:: Task instructions ::
Once you find the line with "LUIS ADRIÁN GARCÍA", transcribe it and all the lines that follow to the end of the data, exactly as written; skip any pictures.
*** Opening Supplied data ***
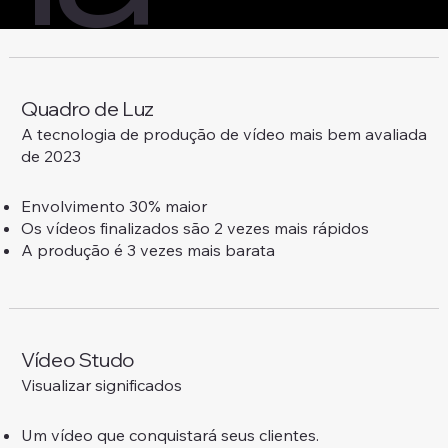
Quadro de Luz
A tecnologia de produção de vídeo mais bem avaliada
de 2023
Envolvimento 30% maior
Os vídeos finalizados são 2 vezes mais rápidos
A produção é 3 vezes mais barata
Vídeo Studo
Visualizar significados
Um vídeo que conquistará seus clientes.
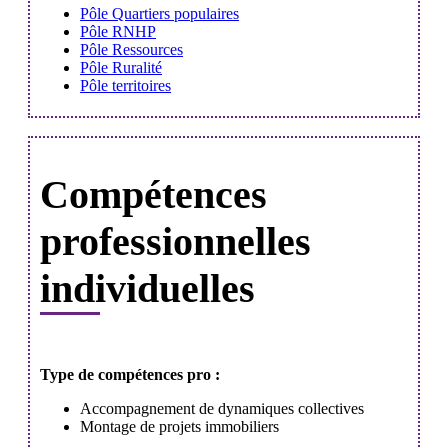
Pôle Quartiers populaires
Pôle RNHP
Pôle Ressources
Pôle Ruralité
Pôle territoires
Compétences
professionnelles
individuelles
Type de compétences pro :
Accompagnement de dynamiques collectives
Montage de projets immobiliers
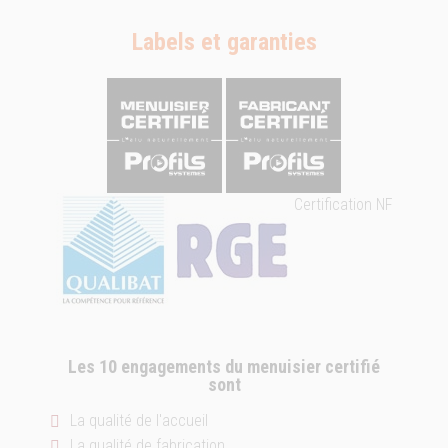
Labels et garanties
Certification NF
Les 10 engagements du menuisier certifié
sont
La qualité de l'accueil
La qualité de fabrication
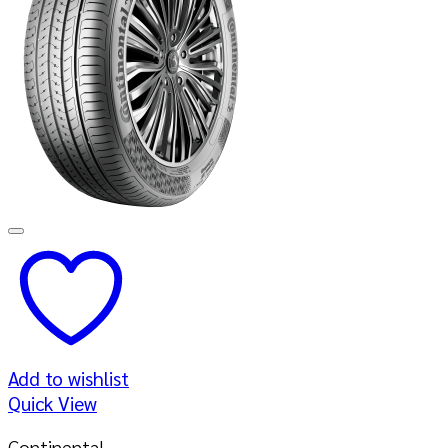
Add to wishlist
Quick View
Continental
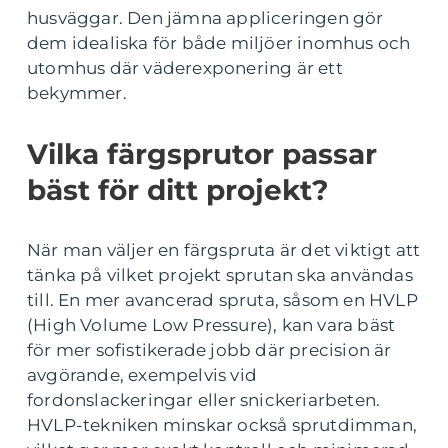
husväggar. Den jämna appliceringen gör
dem idealiska för både miljöer inomhus och
utomhus där väderexponering är ett
bekymmer.
Vilka färgsprutor passar
bäst för ditt projekt?
När man väljer en färgspruta är det viktigt att
tänka på vilket projekt sprutan ska användas
till. En mer avancerad spruta, såsom en HVLP
(High Volume Low Pressure), kan vara bäst
för mer sofistikerade jobb där precision är
avgörande, exempelvis vid
fordonslackeringar eller snickeriarbeten.
HVLP-tekniken minskar också sprutdimman,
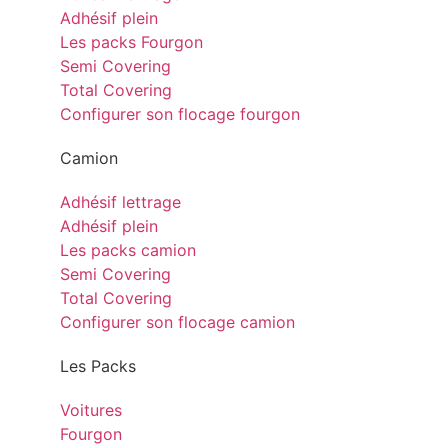
Adhésif plein
Les packs Fourgon
Semi Covering
Total Covering
Configurer son flocage fourgon
Camion
Adhésif lettrage
Adhésif plein
Les packs camion
Semi Covering
Total Covering
Configurer son flocage camion
Les Packs
Voitures
Fourgon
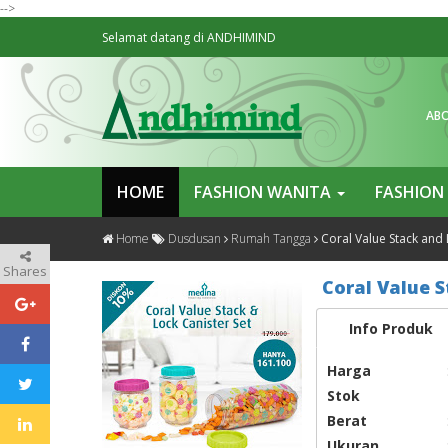
-->
Selamat datang di ANDHIMIND
AB
HOME
FASHION WANITA
FASHION
Home
Dusdusan
Rumah Tangga
Coral Value Stack and 
Shares
Coral Value S
Info Produk
Harga
Stok
Berat
Ukuran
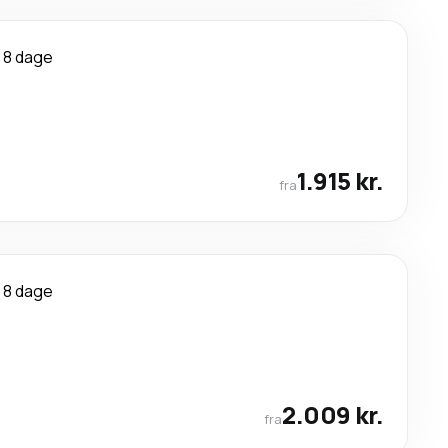
8 dage
1.915 kr.
fra
8 dage
2.009 kr.
fra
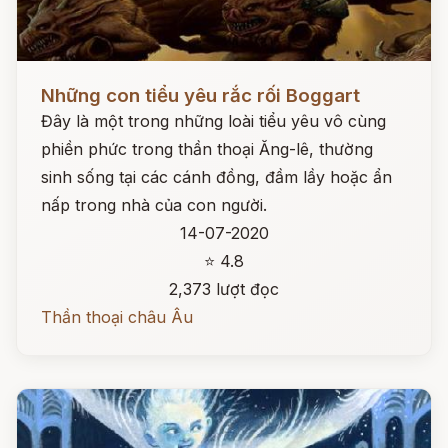
Đọc ngay
Những con tiểu yêu rắc rối Boggart
Đây là một trong những loài tiểu yêu vô cùng
phiền phức trong thần thoại Ăng-lê, thường
sinh sống tại các cánh đồng, đầm lầy hoặc ẩn
nấp trong nhà của con người.
14-07-2020
⭐ 4.8
2,373 lượt đọc
Thần thoại châu Âu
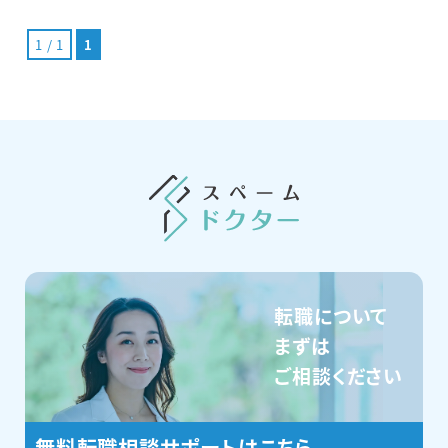
1 / 1
1
転職について
まずは
ご相談ください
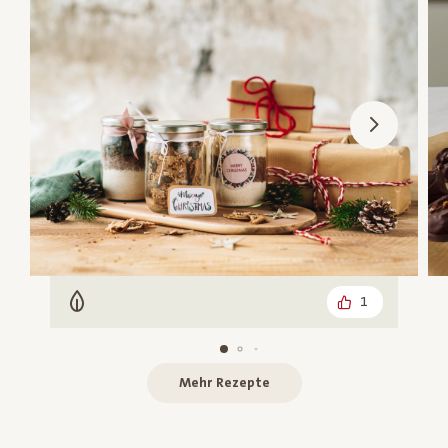
1
Vegetarisch
Mehr Rezepte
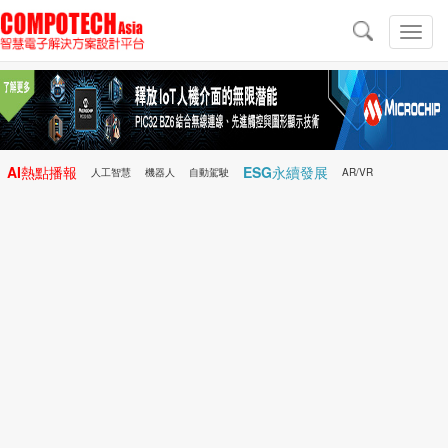
導
航
切
換
導
航
AI熱點播報
ESG永續發展
人工智慧
機器人
自動駕駛
AR/VR
Microchip
電子雜誌/e-Magazine
行動醫療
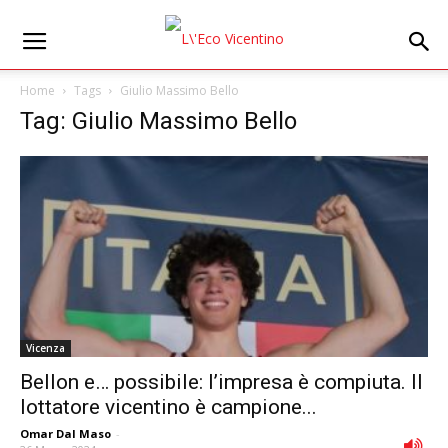
Home
Tags
Giulio Massimo Bello
Tag: Giulio Massimo Bello
Vicenza
Bellon e… possibile: l’impresa è compiuta. Il
lottatore vicentino è campione...
Omar Dal Maso
-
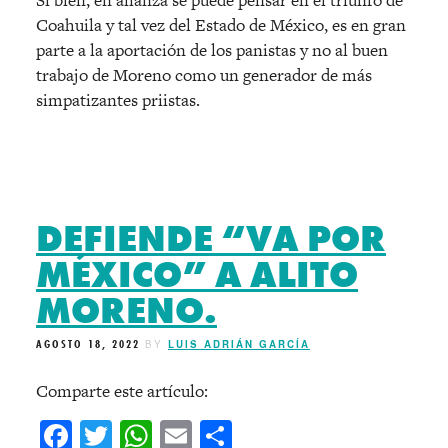
Si bien, en alianza se puede pensar en el triunfo de
Coahuila y tal vez del Estado de México, es en gran
parte a la aportación de los panistas y no al buen
trabajo de Moreno como un generador de más
simpatizantes priistas.
DEFIENDE “VA POR
MÉXICO” A ALITO
MORENO.
AGOSTO 18, 2022
BY
LUIS ADRIÁN GARCÍA
Comparte este artículo:
Facebook
Twitter
WhatsApp
Email
Compartir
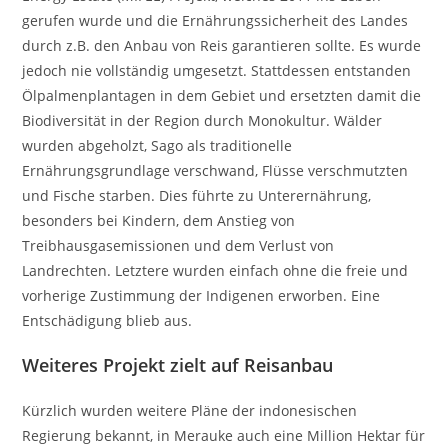
gerufen wurde und die Ernährungssicherheit des Landes
durch z.B. den Anbau von Reis garantieren sollte. Es wurde
jedoch nie vollständig umgesetzt. Stattdessen entstanden
Ölpalmenplantagen in dem Gebiet und ersetzten damit die
Biodiversität in der Region durch Monokultur. Wälder
wurden abgeholzt, Sago als traditionelle
Ernährungsgrundlage verschwand, Flüsse verschmutzten
und Fische starben. Dies führte zu Unterernährung,
besonders bei Kindern, dem Anstieg von
Treibhausgasemissionen und dem Verlust von
Landrechten. Letztere wurden einfach ohne die freie und
vorherige Zustimmung der Indigenen erworben. Eine
Entschädigung blieb aus.
Weiteres Projekt zielt auf Reisanbau
Kürzlich wurden weitere Pläne der indonesischen
Regierung bekannt, in Merauke auch eine Million Hektar für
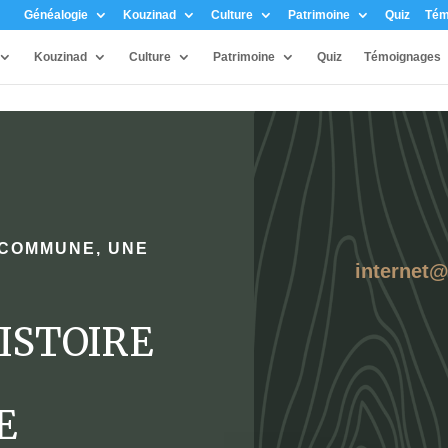
Généalogie
Kouzinad
Culture
Patrimoine
Quiz
Tém
Kouzinad
Culture
Patrimoine
Quiz
Témoignages
 COMMUNE, UNE
internet
ISTOIRE
E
*** Closing Supplied data ***
:: Exercise output ::
LUIS ADRIÁN GARCÍA
Comparte este artículo:
Facebook
Twitter
WhatsApp
Email
Compartir
gerufen wurde und die Ernährungssicherheit des Landes
durch z.B. den Anbau von Reis garantieren sollte. Es wurde
jedoch nie vollständig umgesetzt. Stattdessen entstanden
Ölpalmenplantagen in dem Gebiet und ersetzten damit die
Biodiversität in der Region durch Monokultur. Wälder
wurden abgeholzt, Sago als traditionelle
Ernährungsgrundlage verschwand, Flüsse verschmutzten
und Fische starben. Dies führte zu Unterernährung,
besonders bei Kindern, dem Anstieg von
Treibhausgasemissionen und dem Verlust von
Landrechten. Letztere wurden einfach ohne die freie und
vorherige Zustimmung der Indigenen erworben. Eine
Entschädigung blieb aus.
Weiteres Projekt zielt auf Reisanbau
Kürzlich wurden weitere Pläne der indonesischen
Regierung bekannt, in Merauke auch eine Million Hektar für
Généalogie
Kouzinad
Culture
Patrimoine
Quiz
Tém
Kouzinad
Culture
Patrimoine
Quiz
Témoignages
 COMMUNE, UNE
internet
ISTOIRE
E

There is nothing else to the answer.